In research lines of patients and mouse models of leukemia and lymphoma, the bispecific antibodies targeted and killed the cancer-driving T cells without affecting healthy T cells, and the cancer relapsed, the researchers reported in Science Translational Medicine.
All three bispecific approaches can offer alternatives to personalized immunotherapies, such as designed CAR-T cells constructed from immune cells of individual patients. There is already one bispecific antibody on the market, Amgen’s Blincyto, which has been approved for the treatment of some patients with acute lymphoblastic leukemia (ALL) in B cell. And a few more are in clinical trials.
But bispecific antibodies present some challenges that need to be addressed before the three approaches proposed by Hopkins researchers can continue to treat cancer, said Jon Weidanz, Ph.D., of the University of Texas, in a accompanying editorial published. in science.

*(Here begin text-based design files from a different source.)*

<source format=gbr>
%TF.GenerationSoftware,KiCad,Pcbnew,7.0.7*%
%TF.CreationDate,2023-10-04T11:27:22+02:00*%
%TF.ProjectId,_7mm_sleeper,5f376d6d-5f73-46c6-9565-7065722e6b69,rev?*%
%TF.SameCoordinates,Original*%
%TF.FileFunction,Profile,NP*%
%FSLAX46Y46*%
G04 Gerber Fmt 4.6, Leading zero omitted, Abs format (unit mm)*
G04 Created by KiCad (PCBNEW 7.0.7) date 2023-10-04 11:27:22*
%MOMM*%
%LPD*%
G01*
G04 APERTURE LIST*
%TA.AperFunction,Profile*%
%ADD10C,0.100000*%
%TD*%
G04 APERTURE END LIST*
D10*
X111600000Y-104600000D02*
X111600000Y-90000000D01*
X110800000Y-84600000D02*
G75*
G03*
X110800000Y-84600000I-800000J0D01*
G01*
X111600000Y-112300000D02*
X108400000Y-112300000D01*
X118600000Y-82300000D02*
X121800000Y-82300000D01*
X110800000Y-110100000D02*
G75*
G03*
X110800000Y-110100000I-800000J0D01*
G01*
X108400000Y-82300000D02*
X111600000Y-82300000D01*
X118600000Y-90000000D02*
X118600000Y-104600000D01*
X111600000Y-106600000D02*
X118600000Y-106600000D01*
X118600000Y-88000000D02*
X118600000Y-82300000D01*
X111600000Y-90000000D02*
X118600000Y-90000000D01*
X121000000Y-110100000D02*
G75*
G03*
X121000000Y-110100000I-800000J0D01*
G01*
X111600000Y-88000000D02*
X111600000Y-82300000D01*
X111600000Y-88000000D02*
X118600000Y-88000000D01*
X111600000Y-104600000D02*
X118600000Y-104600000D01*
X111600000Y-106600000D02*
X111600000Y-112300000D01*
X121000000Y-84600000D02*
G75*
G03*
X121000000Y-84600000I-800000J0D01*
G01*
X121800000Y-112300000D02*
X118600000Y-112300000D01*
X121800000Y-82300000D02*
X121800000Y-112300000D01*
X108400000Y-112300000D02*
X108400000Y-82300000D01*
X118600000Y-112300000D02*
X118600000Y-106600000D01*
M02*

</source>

First, these drugs tend to be small molecules that are quickly removed from the bloodstream, making it necessary to administer them continuously, Weidanz wrote. By adding elements to bispecific antibodies to improve half-life, it will become larger, which can reduce their potency, he added.
The studies ‘provide a possible pathway to the achievement of on-the-shelf, protein-based immunotherapeutics for the treatment of cancer’ with specific antigens or mutations, Weidanz wrote. “However, more work will be needed to address the issues addressed by these three studies and others before this ambitious goal can be achieved.”